Namun dewasa ini, ada satu kelompok
yang mengklaim dirinya paling mengikuti al-Qur’an dan sunnah dengan
pemahaman para sahabat dan tabi’in menyatakan bahwa talqin mayit adalah bid’ah
karena tidak memiliki landasan dalam syari’at serta tidak bermanfaat bagi si
mayit.
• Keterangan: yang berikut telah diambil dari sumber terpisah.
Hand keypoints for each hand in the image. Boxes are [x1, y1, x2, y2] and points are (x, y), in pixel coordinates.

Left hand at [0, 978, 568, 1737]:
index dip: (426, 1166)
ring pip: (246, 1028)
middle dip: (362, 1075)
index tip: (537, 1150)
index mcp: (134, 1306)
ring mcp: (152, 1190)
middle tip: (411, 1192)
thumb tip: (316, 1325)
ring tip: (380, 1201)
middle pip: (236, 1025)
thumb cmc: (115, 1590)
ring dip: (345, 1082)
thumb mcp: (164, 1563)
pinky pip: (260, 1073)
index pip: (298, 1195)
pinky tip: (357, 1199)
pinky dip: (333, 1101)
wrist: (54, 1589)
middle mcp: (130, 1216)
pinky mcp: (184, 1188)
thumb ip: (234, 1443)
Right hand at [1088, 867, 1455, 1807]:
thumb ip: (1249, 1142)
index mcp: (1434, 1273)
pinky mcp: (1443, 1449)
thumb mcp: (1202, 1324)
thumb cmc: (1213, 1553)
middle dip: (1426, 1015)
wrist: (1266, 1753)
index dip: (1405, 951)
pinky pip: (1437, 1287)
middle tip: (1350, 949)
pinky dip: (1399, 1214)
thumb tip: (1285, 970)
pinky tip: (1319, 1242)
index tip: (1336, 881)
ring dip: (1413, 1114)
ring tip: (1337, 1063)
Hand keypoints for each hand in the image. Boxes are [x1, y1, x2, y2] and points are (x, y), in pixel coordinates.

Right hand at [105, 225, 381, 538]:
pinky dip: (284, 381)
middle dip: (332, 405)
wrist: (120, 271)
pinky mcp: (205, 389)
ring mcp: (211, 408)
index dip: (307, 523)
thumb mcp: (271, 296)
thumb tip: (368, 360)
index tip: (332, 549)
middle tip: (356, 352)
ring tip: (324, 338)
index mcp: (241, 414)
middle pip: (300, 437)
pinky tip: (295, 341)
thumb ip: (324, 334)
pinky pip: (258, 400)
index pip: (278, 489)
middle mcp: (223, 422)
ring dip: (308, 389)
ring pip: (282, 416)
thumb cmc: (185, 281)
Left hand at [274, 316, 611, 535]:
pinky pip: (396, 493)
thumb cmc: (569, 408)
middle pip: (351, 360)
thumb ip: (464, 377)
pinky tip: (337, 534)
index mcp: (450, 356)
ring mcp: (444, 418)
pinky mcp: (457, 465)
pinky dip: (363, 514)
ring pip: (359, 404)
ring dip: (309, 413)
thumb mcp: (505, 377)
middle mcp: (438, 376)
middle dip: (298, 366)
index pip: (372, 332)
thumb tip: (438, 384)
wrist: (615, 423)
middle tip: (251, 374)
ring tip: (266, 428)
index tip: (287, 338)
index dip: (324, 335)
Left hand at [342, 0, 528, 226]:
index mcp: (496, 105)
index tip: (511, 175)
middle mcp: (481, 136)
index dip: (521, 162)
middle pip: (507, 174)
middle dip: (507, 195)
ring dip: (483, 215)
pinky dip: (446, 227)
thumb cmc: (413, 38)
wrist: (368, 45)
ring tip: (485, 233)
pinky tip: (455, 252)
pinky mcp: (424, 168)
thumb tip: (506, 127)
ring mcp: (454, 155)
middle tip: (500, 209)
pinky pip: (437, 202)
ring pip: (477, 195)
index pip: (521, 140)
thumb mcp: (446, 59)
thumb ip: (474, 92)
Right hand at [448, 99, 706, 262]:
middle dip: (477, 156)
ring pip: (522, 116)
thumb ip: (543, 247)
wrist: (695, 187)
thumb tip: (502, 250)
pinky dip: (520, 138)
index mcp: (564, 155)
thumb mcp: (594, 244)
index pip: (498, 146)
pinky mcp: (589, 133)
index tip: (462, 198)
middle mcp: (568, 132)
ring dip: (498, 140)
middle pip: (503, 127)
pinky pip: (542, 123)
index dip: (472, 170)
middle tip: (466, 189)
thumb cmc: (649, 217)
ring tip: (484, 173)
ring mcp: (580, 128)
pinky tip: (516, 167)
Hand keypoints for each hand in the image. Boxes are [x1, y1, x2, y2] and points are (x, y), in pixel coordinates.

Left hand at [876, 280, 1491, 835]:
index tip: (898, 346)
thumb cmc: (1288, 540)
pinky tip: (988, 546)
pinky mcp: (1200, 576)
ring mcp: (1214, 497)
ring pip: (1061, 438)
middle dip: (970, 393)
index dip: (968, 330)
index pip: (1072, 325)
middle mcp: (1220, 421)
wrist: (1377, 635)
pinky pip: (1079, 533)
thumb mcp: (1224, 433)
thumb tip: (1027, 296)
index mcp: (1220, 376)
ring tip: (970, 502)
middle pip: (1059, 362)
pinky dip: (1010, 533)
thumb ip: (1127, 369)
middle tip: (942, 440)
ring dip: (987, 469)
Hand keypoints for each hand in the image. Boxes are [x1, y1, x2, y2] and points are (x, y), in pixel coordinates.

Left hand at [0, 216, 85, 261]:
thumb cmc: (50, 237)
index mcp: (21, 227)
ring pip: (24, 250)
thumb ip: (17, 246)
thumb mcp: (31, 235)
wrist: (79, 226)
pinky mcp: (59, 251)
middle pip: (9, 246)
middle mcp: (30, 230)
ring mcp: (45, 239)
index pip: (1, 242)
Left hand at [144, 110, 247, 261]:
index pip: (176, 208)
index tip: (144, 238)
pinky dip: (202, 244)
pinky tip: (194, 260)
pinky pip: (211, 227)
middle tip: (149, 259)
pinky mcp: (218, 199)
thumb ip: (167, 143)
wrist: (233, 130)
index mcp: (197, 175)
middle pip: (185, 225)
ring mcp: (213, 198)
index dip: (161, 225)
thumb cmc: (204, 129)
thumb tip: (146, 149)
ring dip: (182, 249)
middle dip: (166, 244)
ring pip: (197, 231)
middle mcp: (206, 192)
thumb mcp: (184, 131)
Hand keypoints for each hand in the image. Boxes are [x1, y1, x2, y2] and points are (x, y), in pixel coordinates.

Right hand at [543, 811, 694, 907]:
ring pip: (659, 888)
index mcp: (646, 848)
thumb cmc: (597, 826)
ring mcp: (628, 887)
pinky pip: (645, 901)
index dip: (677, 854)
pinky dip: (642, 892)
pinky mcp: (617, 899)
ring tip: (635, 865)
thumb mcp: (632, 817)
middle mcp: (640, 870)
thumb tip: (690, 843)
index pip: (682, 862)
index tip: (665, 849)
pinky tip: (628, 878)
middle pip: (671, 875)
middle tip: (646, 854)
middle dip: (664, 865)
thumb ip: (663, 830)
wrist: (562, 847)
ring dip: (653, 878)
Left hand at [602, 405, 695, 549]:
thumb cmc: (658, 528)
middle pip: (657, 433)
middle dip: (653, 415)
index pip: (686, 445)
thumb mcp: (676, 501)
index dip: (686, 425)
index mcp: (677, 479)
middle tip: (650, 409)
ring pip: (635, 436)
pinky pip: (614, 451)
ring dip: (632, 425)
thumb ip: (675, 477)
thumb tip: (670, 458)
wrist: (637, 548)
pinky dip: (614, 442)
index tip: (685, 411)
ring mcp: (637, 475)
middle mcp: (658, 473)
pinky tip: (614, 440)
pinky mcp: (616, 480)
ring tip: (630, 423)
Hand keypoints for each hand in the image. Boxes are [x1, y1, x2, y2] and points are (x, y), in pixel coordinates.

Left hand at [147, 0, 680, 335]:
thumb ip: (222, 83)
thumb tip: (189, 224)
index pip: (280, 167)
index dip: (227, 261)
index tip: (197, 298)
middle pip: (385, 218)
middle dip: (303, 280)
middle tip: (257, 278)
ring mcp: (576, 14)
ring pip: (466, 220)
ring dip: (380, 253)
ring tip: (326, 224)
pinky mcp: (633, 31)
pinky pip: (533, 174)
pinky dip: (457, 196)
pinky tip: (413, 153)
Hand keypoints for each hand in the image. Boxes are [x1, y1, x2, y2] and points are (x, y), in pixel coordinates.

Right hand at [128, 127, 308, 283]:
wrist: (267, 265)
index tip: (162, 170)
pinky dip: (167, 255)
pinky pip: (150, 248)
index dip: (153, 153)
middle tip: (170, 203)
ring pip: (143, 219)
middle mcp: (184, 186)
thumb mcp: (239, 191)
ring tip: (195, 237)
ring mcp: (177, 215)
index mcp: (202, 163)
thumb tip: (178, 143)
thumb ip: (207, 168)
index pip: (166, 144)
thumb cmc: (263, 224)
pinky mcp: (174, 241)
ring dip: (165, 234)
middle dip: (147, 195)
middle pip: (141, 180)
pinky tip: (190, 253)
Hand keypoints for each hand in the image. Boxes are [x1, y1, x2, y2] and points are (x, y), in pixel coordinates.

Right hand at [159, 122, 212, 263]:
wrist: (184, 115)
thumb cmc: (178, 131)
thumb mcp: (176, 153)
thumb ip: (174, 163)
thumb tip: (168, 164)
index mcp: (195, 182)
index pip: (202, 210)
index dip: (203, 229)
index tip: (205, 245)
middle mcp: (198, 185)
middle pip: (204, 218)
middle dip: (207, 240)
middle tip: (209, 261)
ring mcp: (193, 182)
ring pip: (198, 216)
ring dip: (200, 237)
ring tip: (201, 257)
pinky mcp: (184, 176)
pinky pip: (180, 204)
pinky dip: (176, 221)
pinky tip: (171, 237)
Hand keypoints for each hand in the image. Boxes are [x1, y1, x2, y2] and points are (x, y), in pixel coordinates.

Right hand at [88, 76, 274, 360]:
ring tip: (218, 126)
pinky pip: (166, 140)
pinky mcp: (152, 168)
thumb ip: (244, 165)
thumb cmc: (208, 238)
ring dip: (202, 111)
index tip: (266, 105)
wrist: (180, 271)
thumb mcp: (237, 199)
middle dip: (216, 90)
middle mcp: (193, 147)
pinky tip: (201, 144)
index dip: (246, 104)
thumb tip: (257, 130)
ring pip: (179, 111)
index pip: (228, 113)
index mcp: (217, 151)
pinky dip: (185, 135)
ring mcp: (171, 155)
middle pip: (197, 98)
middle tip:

Permasalahan semacam ini telah menjadi polemik dalam masyarakat,
benarkah talqin mayit tidak memiliki landasan syari’at padahal telah dilakukan
oleh para ulama’ pendahulu kita ?
Oleh
karena itu, kami akan membahas tentang dalil-dalil yang menjadi landasan
talqin mayit agar bisa memberikan kejelasan pada masyarakat.
Salah
satu dasar hukum mengenai talqin adalah hadits yang diriwayatkan oleh Imam
Muslim, imam Abi Dawud, dan imam An Nasai :
لقنوا موتاكم لا
إله إلا الله
“Talqinilah
orang-orang mati kalian dengan لا إله
إلا الله “
Memang
mayoritas ulama mengatakan bahwa yang dimaksud lafadz موتاكم dalam hadits diatas orang-orang yang hampir mati
bukan orang-orang yang telah mati, sehingga hadits tersebut menggunakan
arti majas (arti kiasan) bukan arti aslinya.
Akan
tetapi, tidak salah juga jika kita artikan lafadz tersebut dengan arti aslinya
yaitu orang yang telah mati, karena menurut kaidah bahasa arab, untuk
mengarahkan suatu lafadz kepada makna majasnya diperlukan adanya qorinah
(indikasi) baik berupa kata atau keadaan yang menunjukkan bahwa yang dimaksud
dengan perkataan tersebut adalah makna majasnya bukan makna aslinya.
Sebagai
contoh jika kita katakan “talqinillah mayit kalian sebelum matinya”
maka kata-kata “sebelum matinya” merupakan qorinah yang mengindikasikan
bahwa yang dimaksud dengan kata mayit dalam kalimat ini bukan makna aslinya
(yaitu orang yang telah mati) tapi makna majasnya (orang yang hampir mati).
Sedangkan
dalam hadits tersebut tidak diketemukan Qorinah untuk mengarahkan lafadz
موتاكم kepada makna majasnya, maka sah saja jika kita
mengartikannya dengan makna aslinya yaitu orang-orang yang telah mati
bukan makna majasnya. Pendapat inilah yang dipilih oleh sebagian ulama
seperti Imam Ath Thobary, Ibnul Humam, Asy Syaukany, dan Ulama lainya.